## [PROBLEM REQUIREMENTS]
In the entries below, spot each line with the word "down" and copy it.

Dataset entries:
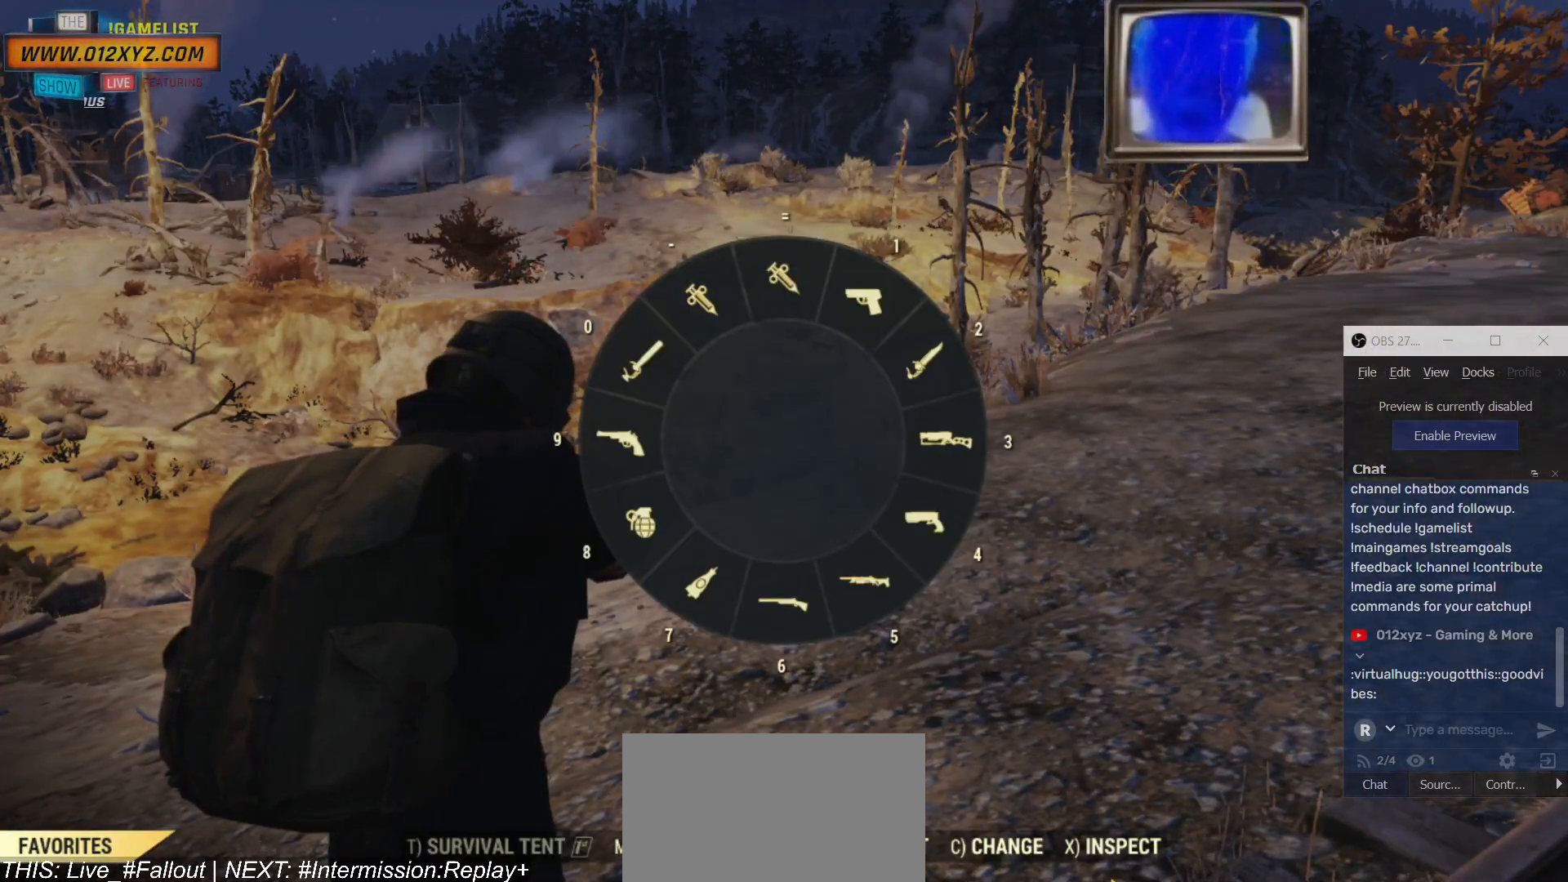
{"keys": [], "mouse": [], "events": []}
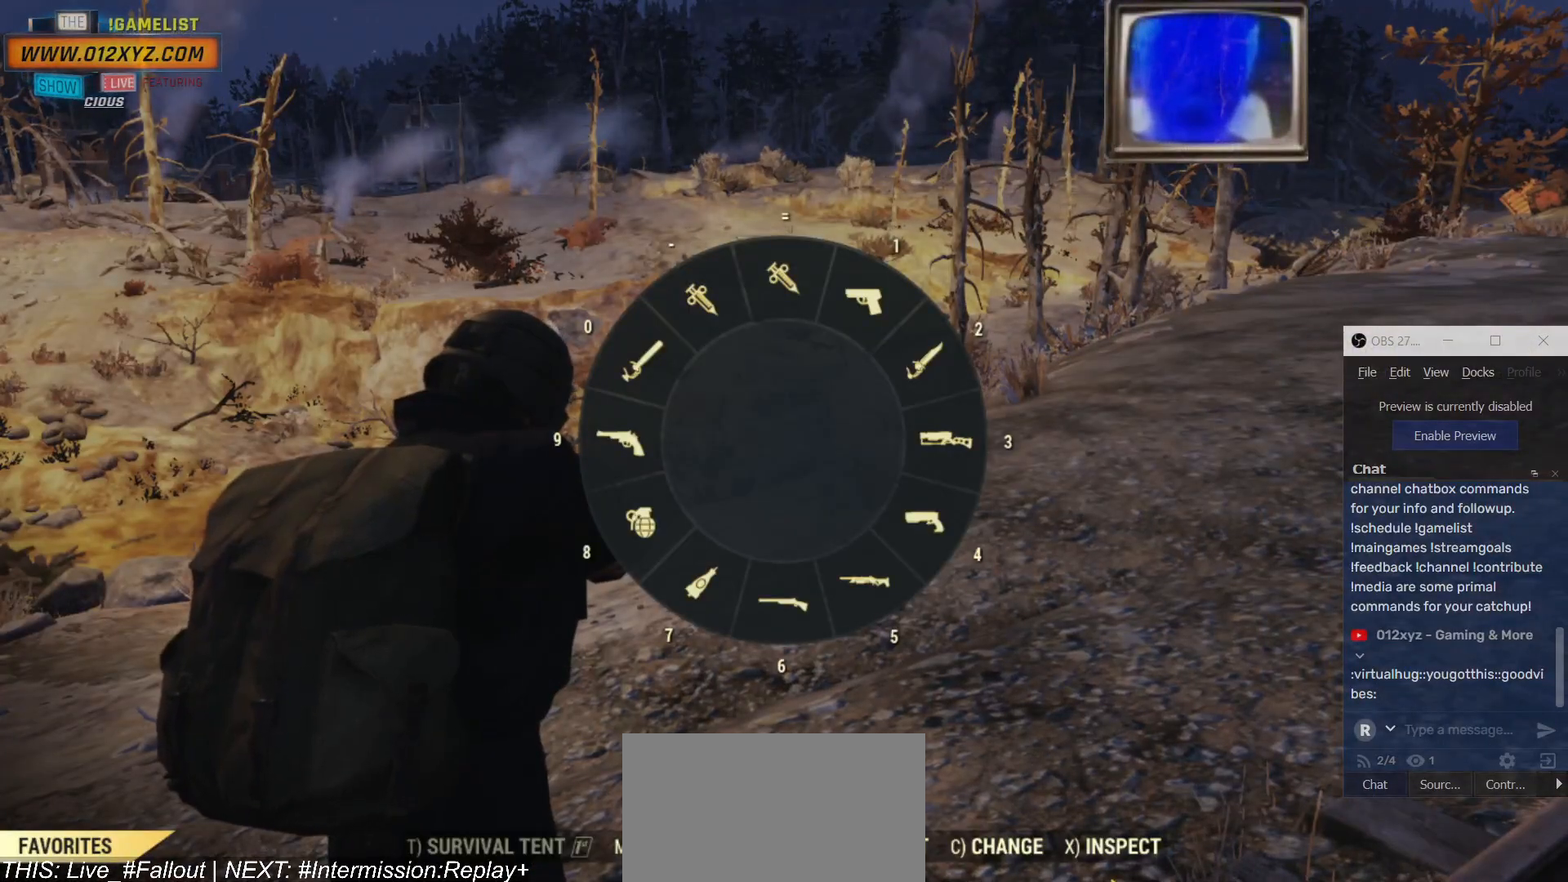
{"keys": [], "mouse": [], "events": []}
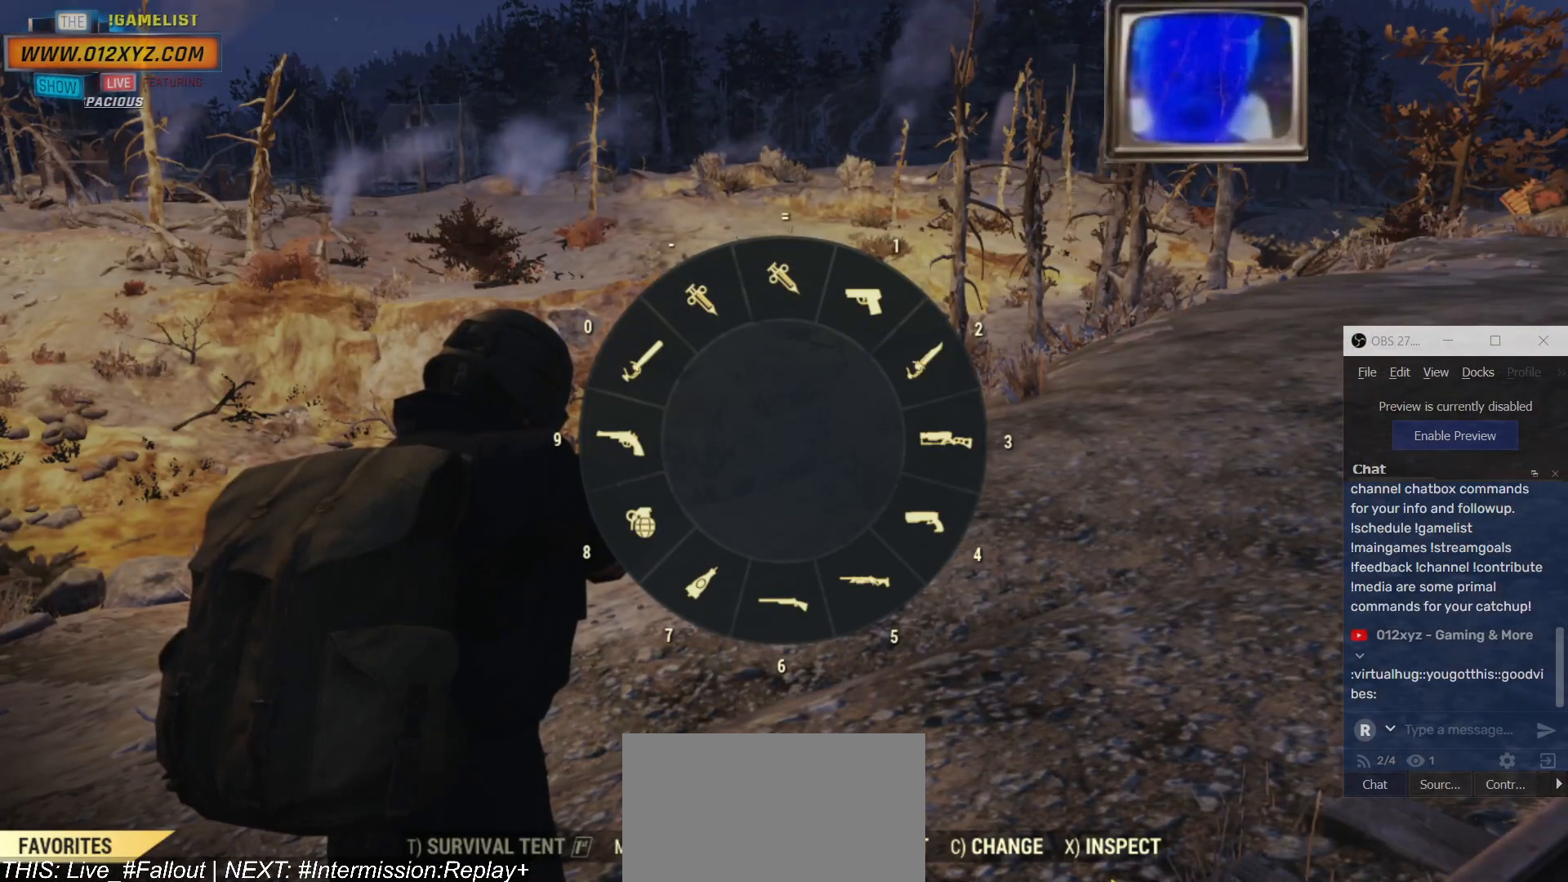
{"keys": [], "mouse": [], "events": []}
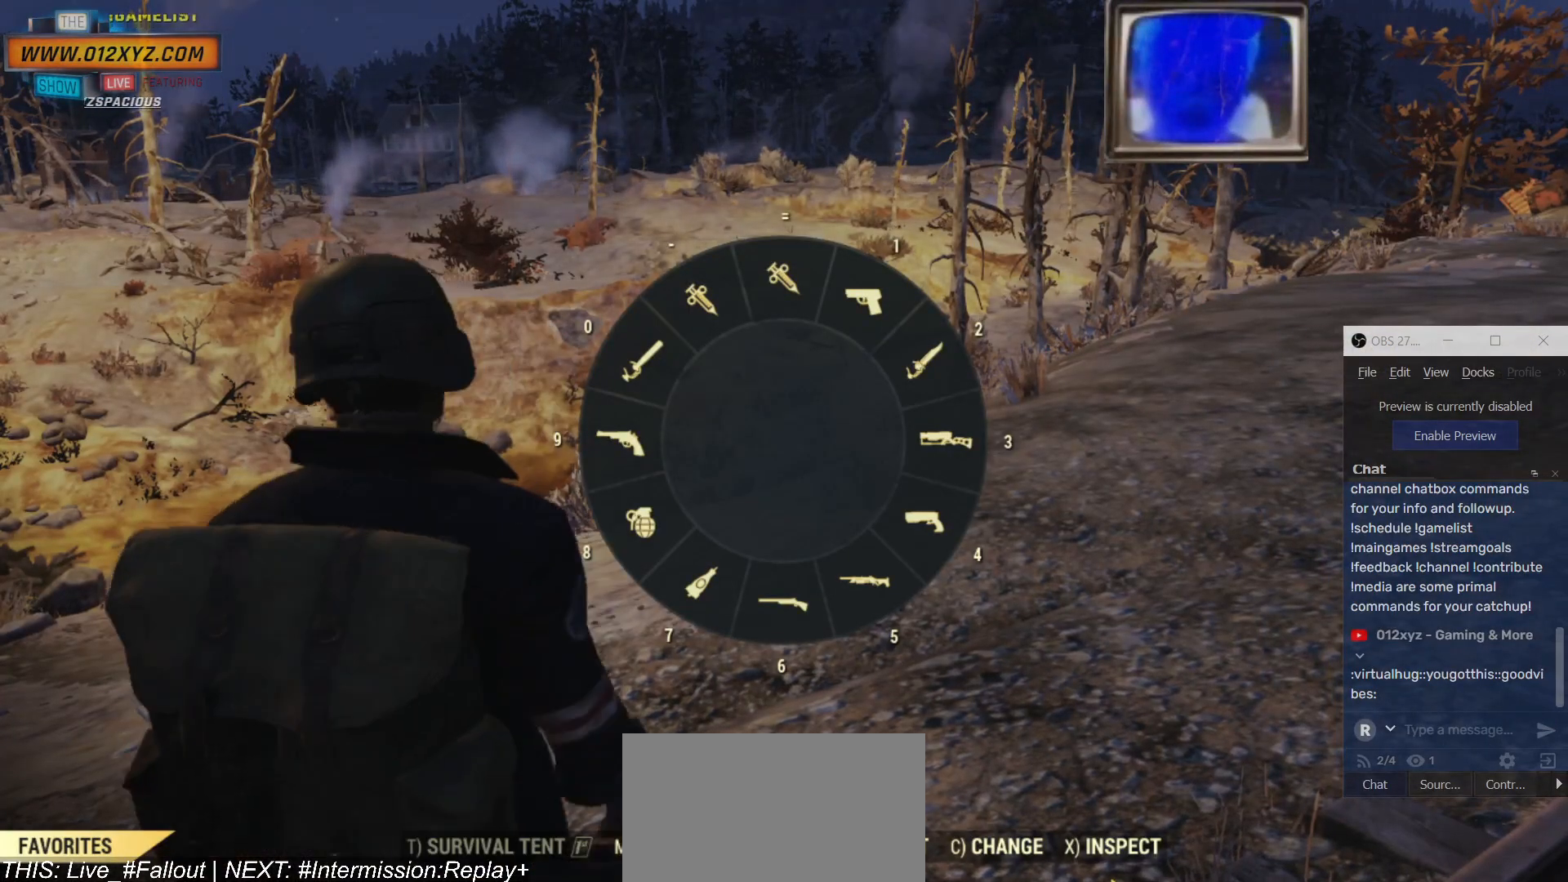
{"keys": [], "mouse": [], "events": []}
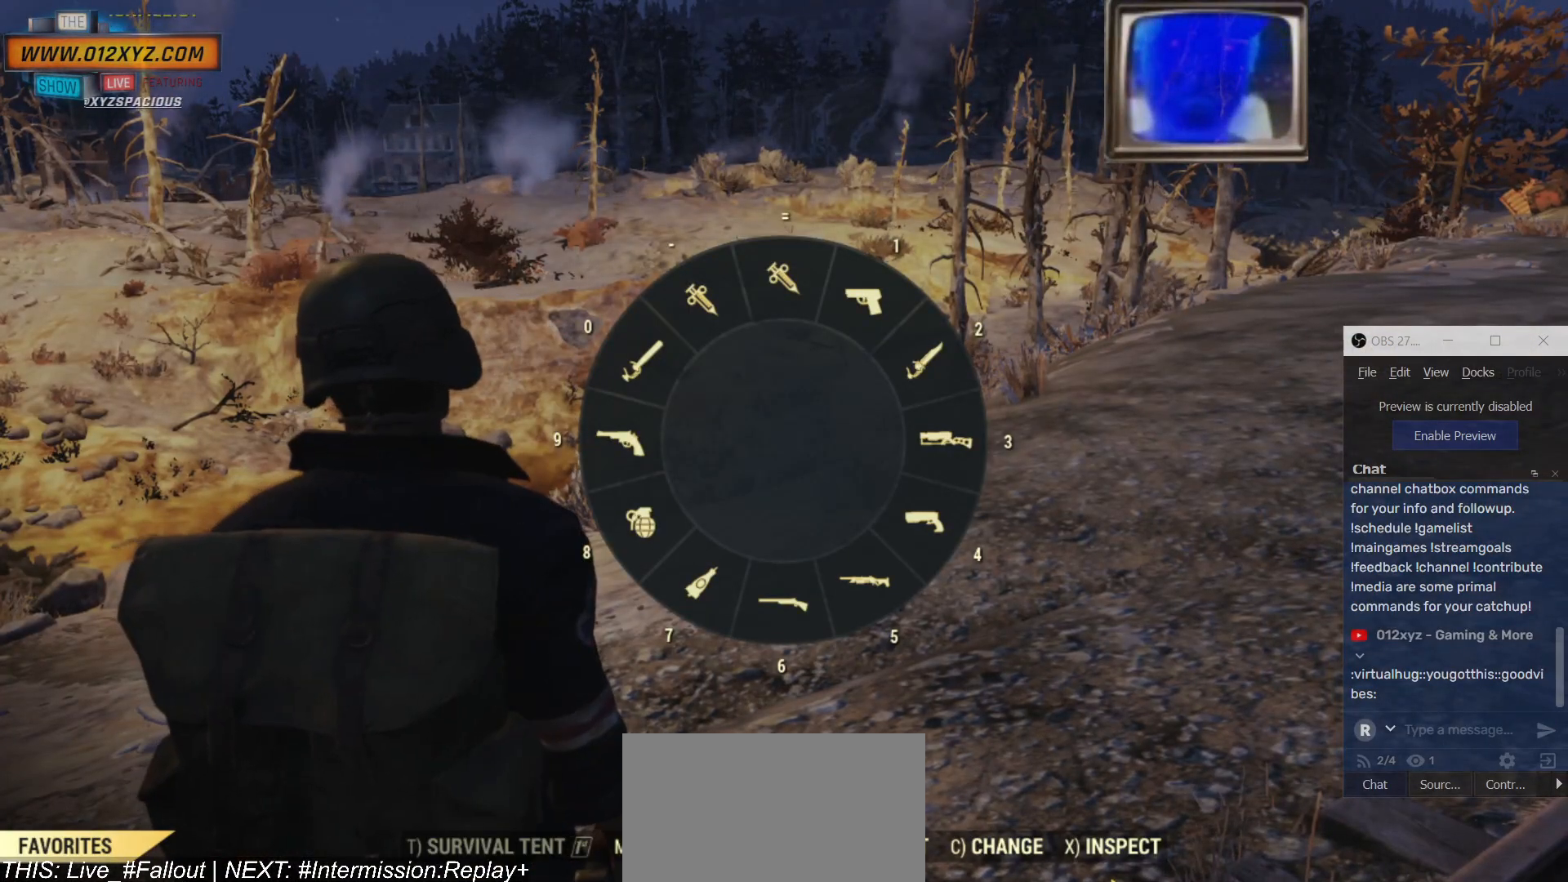
{"keys": [], "mouse": [], "events": [[134, "tab", "down"], [267, "tab", "up"]]}
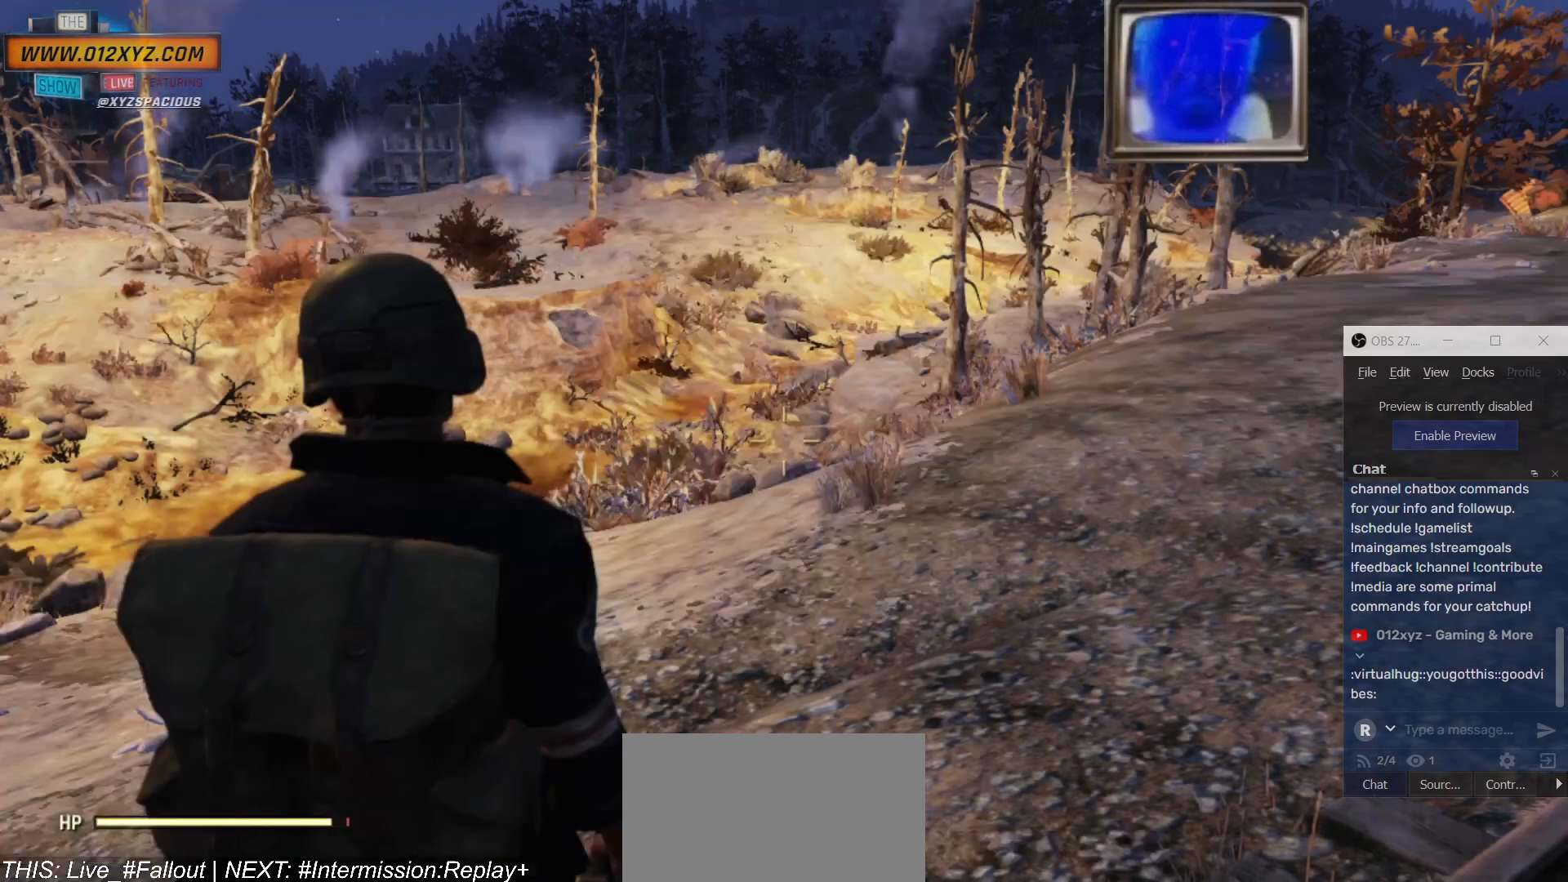
{"keys": [], "mouse": [], "events": [[234, "5", "down"], [334, "5", "up"]]}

## [SOLUTION FOR THIS EXERCISE]
{"keys": [], "mouse": [], "events": [[134, "tab", "down"], [267, "tab", "up"]]}
{"keys": [], "mouse": [], "events": [[234, "5", "down"], [334, "5", "up"]]}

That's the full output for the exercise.